The treat was the work of Amalia Eriksson, a poor woman who became a widow shortly after giving birth to her daughter Ida. Eriksson couldn’t afford proper medicine when her daughter got sick, so she decided to whip up her own. She combined peppermint oil, vinegar, and sugar with the hopes the concoction could cure the child’s ailments.
Though not actually medicinal, Erikkson’s creation tasted so good her daughter willingly scarfed it down. This gave the 35-year-old widow an idea: She wanted to use her delicious invention to support herself and her family.
Her idea struck at a time when women weren’t allowed to own businesses. However, Erikkson was able to successfully petition the town council to allow her to open her own bakery and sweet shop. She began selling her minty creation, which she named “polkagris.” The business owner carefully guarded her recipe, which remained a secret until after her death.
Though the signature striped red and white confection may resemble a candy cane, the dash of vinegar gives it a softer, chewier texture than the classic holiday staple. According to town lore, candy canes modeled their stripes after polkagris’ design.
Polkagris is still a popular treat in Gränna.
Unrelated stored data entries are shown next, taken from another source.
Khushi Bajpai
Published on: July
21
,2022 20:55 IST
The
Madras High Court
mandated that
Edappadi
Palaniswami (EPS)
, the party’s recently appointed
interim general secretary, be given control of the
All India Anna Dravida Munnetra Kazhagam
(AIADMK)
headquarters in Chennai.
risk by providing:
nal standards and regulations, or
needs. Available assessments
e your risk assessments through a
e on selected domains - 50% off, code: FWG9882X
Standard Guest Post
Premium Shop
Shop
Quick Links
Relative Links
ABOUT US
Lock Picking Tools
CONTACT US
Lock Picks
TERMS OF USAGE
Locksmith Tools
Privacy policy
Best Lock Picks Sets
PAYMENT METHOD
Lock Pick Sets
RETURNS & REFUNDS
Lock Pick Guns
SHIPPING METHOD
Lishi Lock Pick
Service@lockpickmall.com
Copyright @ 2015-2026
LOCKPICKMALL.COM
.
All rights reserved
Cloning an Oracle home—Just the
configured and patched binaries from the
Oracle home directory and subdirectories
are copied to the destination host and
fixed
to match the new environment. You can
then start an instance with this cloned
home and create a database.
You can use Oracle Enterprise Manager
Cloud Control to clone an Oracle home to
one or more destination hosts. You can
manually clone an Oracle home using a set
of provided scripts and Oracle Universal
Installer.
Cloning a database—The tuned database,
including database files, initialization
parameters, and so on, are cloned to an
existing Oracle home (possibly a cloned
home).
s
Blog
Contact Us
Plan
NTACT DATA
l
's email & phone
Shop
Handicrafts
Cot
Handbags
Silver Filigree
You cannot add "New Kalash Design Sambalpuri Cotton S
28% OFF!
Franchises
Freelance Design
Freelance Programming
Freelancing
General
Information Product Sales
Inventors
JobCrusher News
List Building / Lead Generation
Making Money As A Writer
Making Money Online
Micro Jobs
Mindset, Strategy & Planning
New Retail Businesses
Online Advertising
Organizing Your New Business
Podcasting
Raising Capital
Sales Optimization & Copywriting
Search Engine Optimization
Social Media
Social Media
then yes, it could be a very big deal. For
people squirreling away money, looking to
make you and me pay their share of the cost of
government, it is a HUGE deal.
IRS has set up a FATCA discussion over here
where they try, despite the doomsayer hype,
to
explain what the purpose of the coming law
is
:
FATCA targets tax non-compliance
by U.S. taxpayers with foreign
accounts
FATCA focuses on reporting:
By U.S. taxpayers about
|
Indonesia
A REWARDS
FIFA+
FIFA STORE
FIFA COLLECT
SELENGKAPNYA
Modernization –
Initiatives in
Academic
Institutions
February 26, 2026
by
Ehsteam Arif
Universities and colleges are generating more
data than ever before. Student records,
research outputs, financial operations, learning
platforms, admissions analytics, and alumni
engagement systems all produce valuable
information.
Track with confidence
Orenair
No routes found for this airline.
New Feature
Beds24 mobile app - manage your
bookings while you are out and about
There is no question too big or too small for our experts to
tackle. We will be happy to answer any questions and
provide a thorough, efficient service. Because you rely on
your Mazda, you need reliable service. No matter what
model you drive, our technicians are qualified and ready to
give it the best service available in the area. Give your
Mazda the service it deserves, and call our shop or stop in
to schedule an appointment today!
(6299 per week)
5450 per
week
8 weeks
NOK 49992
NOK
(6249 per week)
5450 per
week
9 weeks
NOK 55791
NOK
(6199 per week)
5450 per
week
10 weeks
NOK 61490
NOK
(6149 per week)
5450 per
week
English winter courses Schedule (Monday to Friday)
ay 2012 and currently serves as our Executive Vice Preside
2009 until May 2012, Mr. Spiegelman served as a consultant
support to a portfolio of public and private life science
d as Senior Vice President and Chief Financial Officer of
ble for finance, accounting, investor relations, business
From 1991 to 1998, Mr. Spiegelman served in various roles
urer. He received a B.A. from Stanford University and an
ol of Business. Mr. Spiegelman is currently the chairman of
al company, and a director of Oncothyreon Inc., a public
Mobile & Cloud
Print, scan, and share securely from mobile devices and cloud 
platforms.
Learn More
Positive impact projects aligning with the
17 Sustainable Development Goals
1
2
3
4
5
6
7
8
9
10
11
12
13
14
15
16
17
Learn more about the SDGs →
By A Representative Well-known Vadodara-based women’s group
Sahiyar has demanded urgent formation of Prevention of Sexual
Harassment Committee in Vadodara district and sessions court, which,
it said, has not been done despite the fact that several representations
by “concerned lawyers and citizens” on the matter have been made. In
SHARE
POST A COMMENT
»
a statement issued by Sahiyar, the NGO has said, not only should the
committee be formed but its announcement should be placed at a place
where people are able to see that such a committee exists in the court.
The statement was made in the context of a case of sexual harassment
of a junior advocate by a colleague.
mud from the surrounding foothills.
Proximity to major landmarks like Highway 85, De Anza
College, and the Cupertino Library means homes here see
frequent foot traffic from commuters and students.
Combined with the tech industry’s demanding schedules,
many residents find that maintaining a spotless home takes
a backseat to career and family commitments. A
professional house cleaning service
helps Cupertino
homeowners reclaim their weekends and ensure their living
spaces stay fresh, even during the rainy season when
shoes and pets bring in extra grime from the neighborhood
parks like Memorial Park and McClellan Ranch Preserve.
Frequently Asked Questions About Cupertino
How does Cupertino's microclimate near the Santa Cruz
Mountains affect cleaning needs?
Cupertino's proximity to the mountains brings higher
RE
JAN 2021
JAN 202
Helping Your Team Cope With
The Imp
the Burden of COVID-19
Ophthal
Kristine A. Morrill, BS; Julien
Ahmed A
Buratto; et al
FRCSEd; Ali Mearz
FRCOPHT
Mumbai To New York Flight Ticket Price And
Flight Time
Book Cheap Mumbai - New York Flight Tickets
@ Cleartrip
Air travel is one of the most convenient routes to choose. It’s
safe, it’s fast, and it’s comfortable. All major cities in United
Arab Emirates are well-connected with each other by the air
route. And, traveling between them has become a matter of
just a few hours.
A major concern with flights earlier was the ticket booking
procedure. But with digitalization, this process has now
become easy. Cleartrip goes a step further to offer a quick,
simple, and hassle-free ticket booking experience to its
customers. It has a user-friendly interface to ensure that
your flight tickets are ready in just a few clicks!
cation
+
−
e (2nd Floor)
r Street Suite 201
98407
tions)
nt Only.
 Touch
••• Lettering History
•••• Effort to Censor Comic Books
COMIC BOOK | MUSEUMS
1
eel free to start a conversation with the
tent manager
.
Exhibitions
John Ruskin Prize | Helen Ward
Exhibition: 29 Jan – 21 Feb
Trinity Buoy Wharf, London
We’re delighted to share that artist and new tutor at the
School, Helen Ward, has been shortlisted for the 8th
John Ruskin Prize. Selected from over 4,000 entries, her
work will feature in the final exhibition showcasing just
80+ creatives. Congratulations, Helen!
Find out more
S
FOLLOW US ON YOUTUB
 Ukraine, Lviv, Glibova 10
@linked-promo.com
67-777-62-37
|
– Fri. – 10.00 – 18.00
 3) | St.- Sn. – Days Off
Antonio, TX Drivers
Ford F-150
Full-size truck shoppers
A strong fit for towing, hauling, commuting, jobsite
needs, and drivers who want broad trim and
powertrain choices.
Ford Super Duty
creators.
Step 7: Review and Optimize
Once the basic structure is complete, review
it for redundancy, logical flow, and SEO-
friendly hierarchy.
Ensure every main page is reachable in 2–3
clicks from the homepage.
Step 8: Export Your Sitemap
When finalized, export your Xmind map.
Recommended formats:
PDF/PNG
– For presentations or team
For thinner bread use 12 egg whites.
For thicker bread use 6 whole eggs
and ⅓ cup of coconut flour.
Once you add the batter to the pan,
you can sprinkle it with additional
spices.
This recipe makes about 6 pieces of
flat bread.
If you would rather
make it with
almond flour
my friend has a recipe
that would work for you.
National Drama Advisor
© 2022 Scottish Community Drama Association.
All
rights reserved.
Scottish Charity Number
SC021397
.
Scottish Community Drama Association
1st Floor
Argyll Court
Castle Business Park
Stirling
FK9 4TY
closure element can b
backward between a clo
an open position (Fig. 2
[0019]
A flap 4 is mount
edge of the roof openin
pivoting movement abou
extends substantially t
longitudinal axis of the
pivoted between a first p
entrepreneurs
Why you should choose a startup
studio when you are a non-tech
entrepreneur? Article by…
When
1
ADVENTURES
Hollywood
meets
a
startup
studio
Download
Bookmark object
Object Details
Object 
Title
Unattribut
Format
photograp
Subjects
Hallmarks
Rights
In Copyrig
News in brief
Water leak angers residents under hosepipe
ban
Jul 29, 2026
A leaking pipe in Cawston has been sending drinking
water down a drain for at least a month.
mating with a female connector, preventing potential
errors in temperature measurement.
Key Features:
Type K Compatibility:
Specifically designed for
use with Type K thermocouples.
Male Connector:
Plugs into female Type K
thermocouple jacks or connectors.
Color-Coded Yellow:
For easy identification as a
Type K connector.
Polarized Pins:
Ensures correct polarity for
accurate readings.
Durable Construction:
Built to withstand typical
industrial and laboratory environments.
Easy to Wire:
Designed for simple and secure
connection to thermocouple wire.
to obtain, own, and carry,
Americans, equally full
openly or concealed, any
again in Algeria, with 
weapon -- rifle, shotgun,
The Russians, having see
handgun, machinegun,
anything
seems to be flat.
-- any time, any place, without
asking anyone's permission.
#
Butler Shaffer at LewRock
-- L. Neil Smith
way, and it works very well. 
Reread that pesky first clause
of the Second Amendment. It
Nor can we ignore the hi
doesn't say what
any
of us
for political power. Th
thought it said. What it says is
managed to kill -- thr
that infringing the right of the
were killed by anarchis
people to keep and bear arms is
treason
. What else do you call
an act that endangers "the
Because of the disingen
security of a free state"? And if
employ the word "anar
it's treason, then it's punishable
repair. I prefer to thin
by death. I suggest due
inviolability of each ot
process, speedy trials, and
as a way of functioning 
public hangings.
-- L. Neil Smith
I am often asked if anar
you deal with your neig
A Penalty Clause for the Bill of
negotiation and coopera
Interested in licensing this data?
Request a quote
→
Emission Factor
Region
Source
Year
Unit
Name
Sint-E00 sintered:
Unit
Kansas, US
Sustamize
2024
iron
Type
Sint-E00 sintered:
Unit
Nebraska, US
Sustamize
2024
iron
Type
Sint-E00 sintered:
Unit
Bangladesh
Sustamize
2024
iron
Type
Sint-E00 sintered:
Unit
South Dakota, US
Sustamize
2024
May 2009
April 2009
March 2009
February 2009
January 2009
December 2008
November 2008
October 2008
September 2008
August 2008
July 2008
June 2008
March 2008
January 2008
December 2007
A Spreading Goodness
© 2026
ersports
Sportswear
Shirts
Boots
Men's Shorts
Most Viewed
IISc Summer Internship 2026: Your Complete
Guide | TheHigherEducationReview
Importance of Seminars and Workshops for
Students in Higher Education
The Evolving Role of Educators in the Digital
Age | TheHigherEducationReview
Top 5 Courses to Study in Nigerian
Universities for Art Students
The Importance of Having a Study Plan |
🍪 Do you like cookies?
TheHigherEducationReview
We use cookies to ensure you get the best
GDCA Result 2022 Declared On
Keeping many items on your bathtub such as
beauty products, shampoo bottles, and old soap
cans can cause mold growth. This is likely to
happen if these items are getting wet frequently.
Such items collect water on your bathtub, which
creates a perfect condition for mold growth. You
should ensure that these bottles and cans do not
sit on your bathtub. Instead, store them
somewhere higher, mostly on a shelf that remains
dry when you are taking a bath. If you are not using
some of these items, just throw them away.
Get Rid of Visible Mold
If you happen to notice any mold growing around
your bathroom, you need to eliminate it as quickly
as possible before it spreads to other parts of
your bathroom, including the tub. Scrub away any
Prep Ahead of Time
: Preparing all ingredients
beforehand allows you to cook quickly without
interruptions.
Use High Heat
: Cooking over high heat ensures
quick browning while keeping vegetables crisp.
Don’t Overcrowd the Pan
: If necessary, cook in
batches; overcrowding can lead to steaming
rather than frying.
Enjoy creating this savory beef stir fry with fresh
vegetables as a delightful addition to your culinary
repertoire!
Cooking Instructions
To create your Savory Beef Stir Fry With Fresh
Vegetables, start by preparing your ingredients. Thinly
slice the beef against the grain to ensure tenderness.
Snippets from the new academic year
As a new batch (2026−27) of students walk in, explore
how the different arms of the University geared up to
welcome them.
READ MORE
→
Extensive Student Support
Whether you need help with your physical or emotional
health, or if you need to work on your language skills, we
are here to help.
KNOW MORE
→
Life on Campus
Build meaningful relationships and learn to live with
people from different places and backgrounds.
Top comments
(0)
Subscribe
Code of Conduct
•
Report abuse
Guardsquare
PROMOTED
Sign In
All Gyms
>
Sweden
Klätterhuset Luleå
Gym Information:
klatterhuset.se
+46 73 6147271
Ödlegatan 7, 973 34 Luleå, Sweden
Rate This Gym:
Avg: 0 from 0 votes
Visitors to the quaint mountainside town can pop into the numerous shops that sell the signature striped candy. It even comes in a variety of flavors, including obscure varieties like violet and salt licorice.
Gränna celebrates its history as the birthplace of the Swedish treat. There’s a statue of Erikkson in one of its parks. The town has even begun hosting an annual polkagris-making world championship to attract tourists, who must compete to make a perfect candy that weighs exactly 50 grams.